KK: I’ll say two. Almost everyone in the AI field believes that we are heading towards this. But there is a lot of uncertainty about the timing, some people say five years; others say more like 50. I think people need to understand that AI isn’t at all like humans. It doesn’t think like us. It thinks very, very differently, if it’s even fair to call it thinking. I also have some doubts as to whether it’s even a desirable goal.
In the intelligence of humans, we have encoded the kind of information that makes society stable, even in times of crisis. There is encoded information about how to get unstuck if you’re stuck. And AI systems can’t do those things because crises don’t happen enough for AI. Your genome tells the story of ten thousand droughts and how to survive them. The emotional and social data that humans are hard-wired for goes much deeper than AI could learn from any parent dataset.
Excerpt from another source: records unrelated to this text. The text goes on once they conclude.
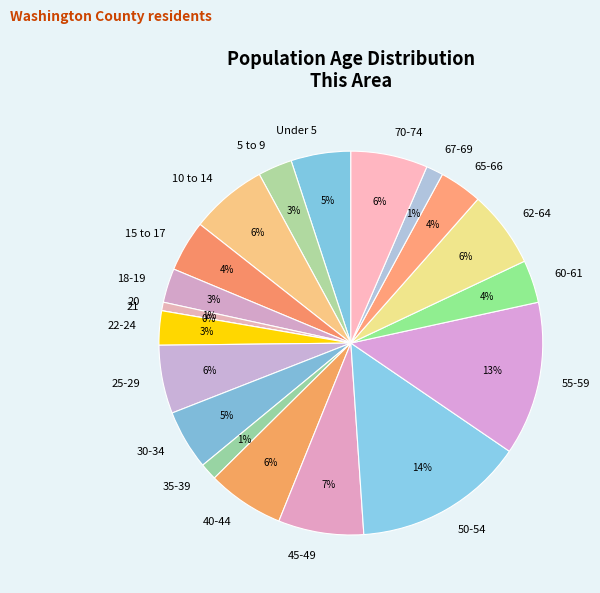

Is there a majority slice in this chart?

No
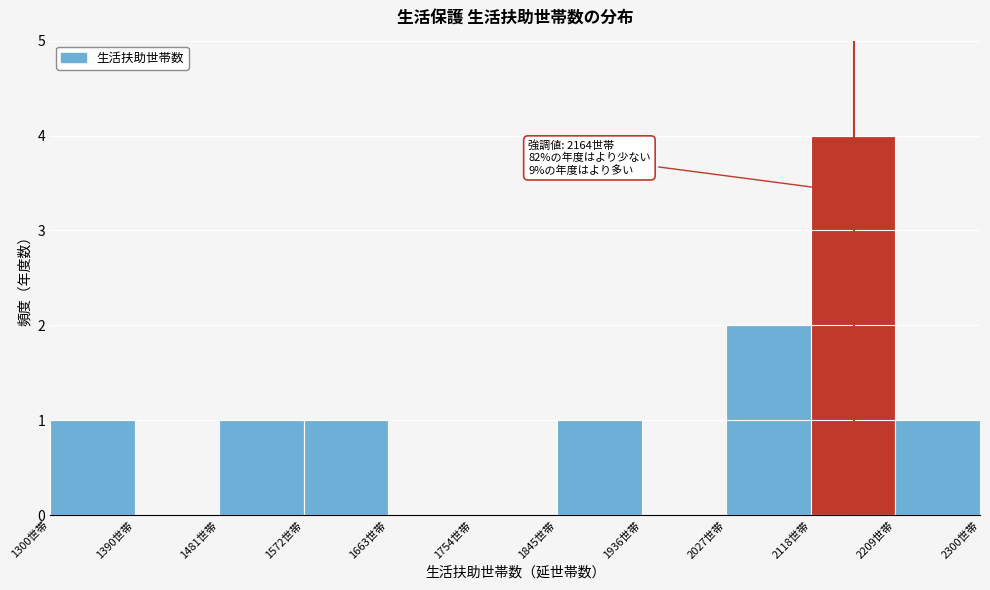

Over which range of the x-axis is the bar tallest?

2120 to 2210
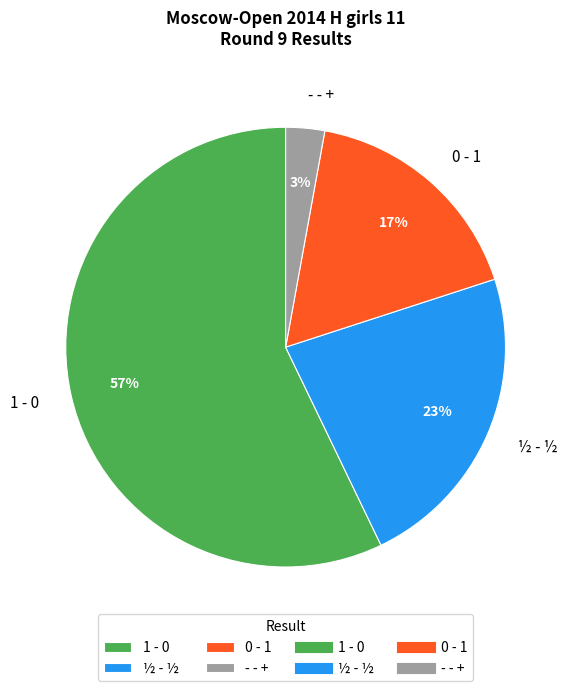

Which category has the smallest portion of the pie?

- - +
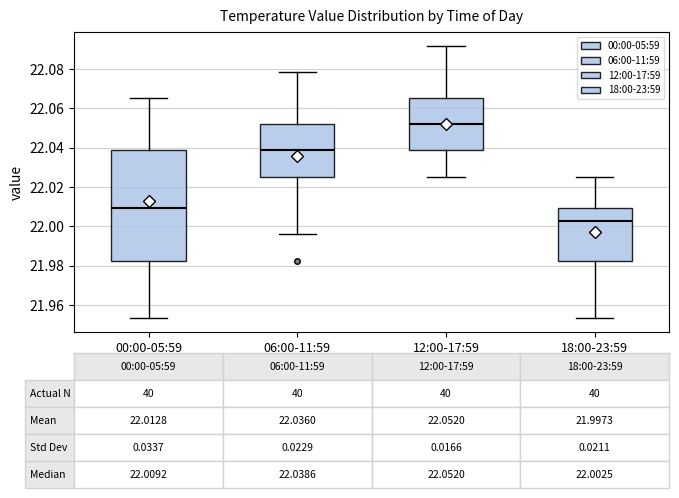

Which box's median line is the lowest?

18:00-23:59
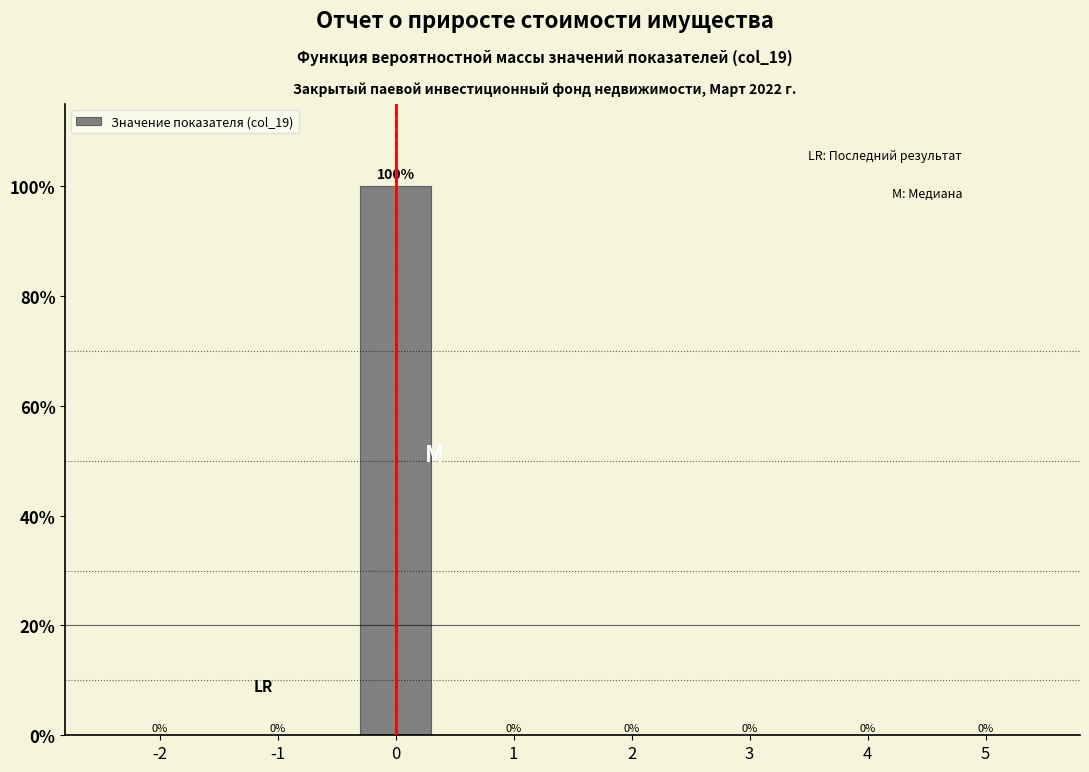

Reading left to right, list all the values displayed in this chart.

-2=0	-1=0	0=100	1=0	2=0	3=0	4=0	5=0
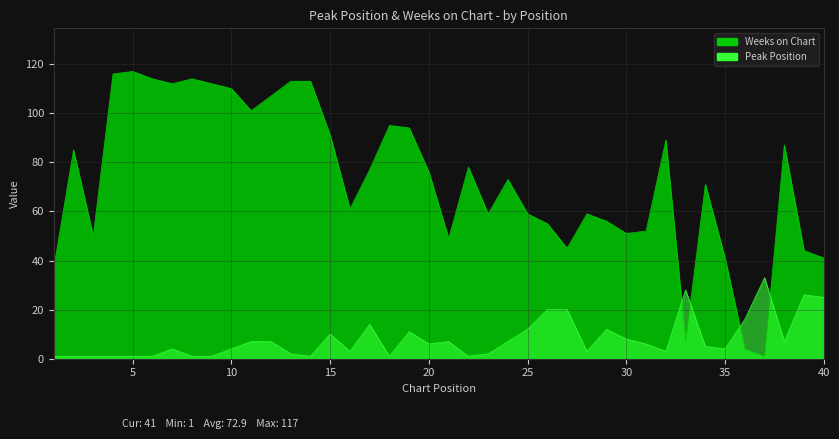

Which series ends up on top after the final intersection of Weeks on Chart and Peak Position?

Weeks on Chart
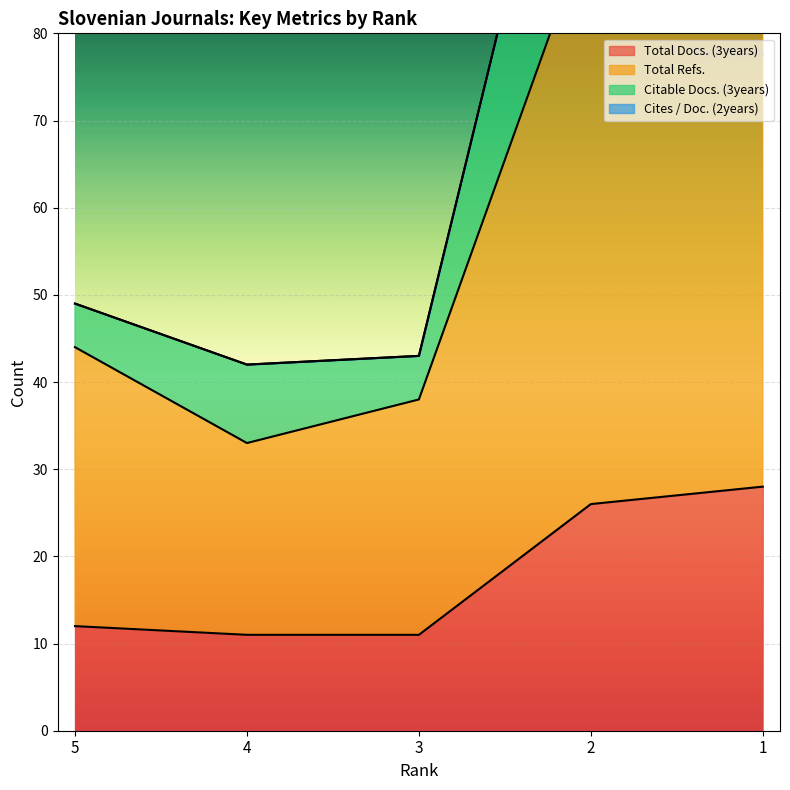

How many lines are shown in the chart?

2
There is no repository of data for 10,000 crises of humankind.
Then again, there are lots of ways in which AI is already better than you and me and has been for a long time now. It multiplies numbers better and it finds books better and we don’t have any issue with that. So while some people feel that AGI is coming to make us obsolete, I think that instead, it will make the tedious parts of life obsolete.
What people need to understand about today’s AI systems is that they’re very good sidekicks. They’re just not good heroes.